Phillip Toledano (Phone Sex: The Book)


Phone Sex Babes of the Day

Young Ashley:  She never says no!

Hot Hanna:  She will do anything to please her Master!

Frannie the Trannie:  Forced Bi and Sissy Training!


Okay … that’s all for today.  Off to gamble with my mother.  Wish me well, cross your fingers and your toes.  And call soon.

xo, Angela

Spiritual Meter is Everywhere

Thursday, August 14th, 2008


by Rodney Jones

Over time it occurs to me
I am building a shed that will burn.
Footer and sill, whatever I do
flames blue and translates to ash.
The nail shrieks as it enters the joist
and streams out, shrieks
and drips a metal tear
from the elemental eye.

What I do not know is here.
I worship wood and the instant.
What is over, I can never finish.
The angel of work is sweat.
And still as I move the brush
many faces look back at me.
The stain vanishing into the knot
reminds me of something I forgot.


In a later entry, I will tell you were I found this absolutley astounding poem.  In the meantime:

Rodney King’s book of poetry, Salvation Blues: 100 poems, 1985–2005, is AVAILABLE AT AMAZON

About Rodney Jones AT BLACKBIRD

An interview with Rodney Jones at STORY SOUTH.

Put your weenie away and pay attention!  Are you paying attention now?  Are you feeling it?  Absorbing?  Luxuriating?  Thinking?  I hope so, because I will be asking you about this the next time we talk.

xo, Angela

Remember to Weep

Friday, April 18th, 2008


by Primo Levi

You who live secure
In your warm houses
Who return at evening to find
Hot food and friendly faces:

Consider whether this is a man,
Who labours in the mud
Who knows no peace
Who fights for a crust of bread
Who dies at a yes or a no.
Consider whether this is a woman,
Without hair or name
With no more strength to remember
Eyes empty and womb cold
As a frog in winter.

Consider that this has been:
I commend these words to you.
Engrave them on your hearts
When you are in your house, when you walk on your way,
When you go to bed, when you rise.
Repeat them to your children.
Or may your house crumble,
Disease render you powerless,
Your offspring avert their faces from you.
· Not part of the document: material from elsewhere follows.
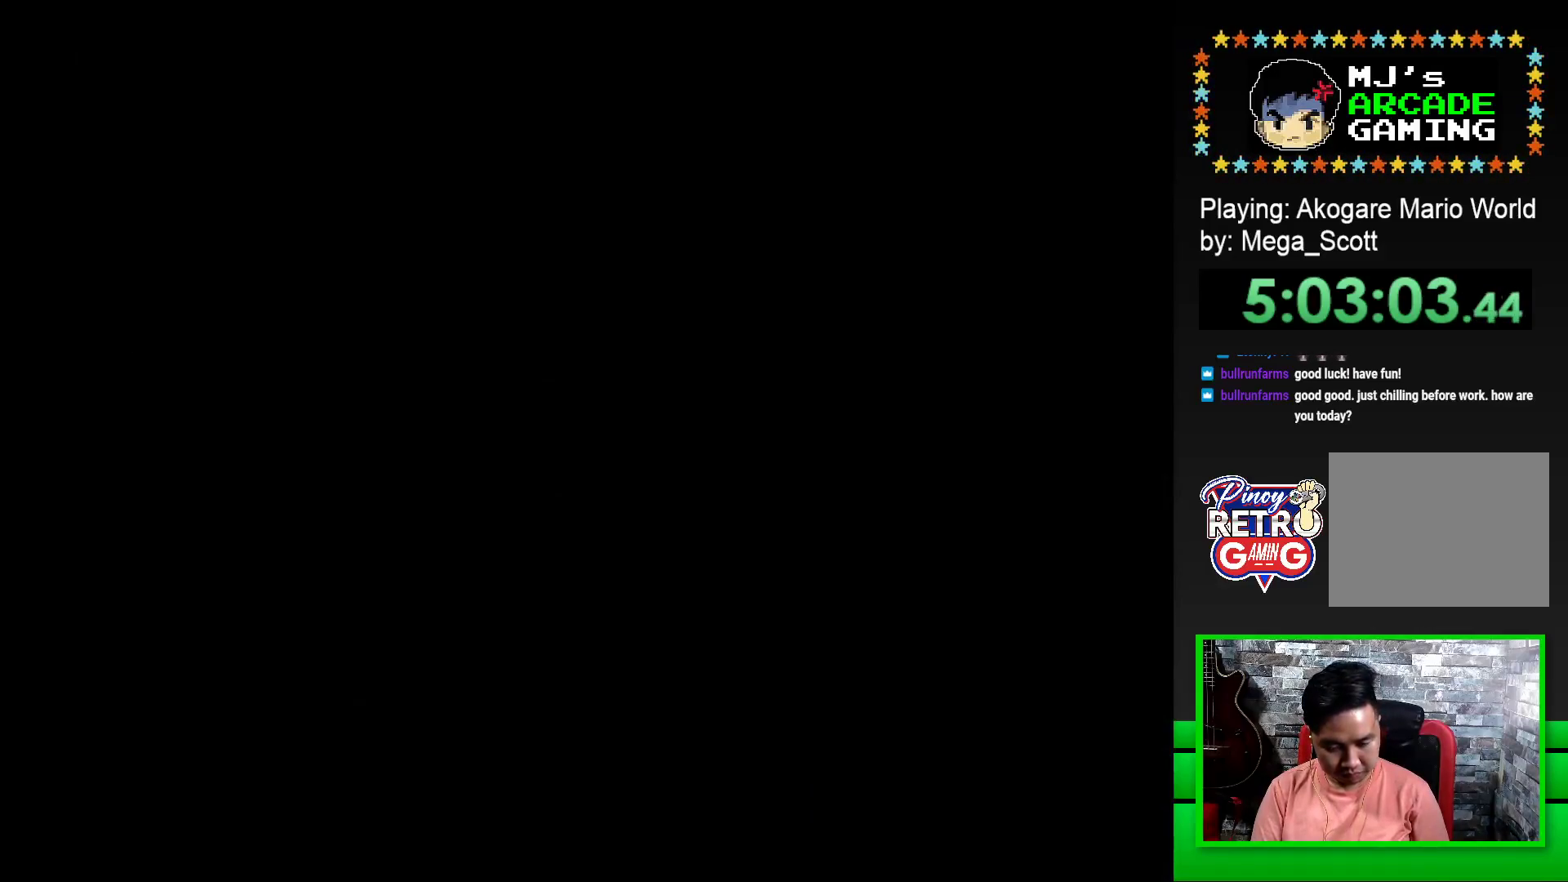
{"buttons": [], "events": []}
Primo Levi, an Italian Jew, was a concentration camp survivor, who became famous with his autobiographical book, If This is a Man.  Haunted by the fact that he’d somehow survived Auschwitz, while many he believed better than himself did not, he tragically committed suicide in 1987 at the age of sixty-seven.

I thought it was time for another PSOetry entry, as it had been a while.  Thanks to PQS, who’d sent me this quite a while back.  This is kinda-sorta a special entry for my dear and sweet Jewish callers who generously give me their time and attention, and teach me so much with their indubitable wisdom and humble majesty.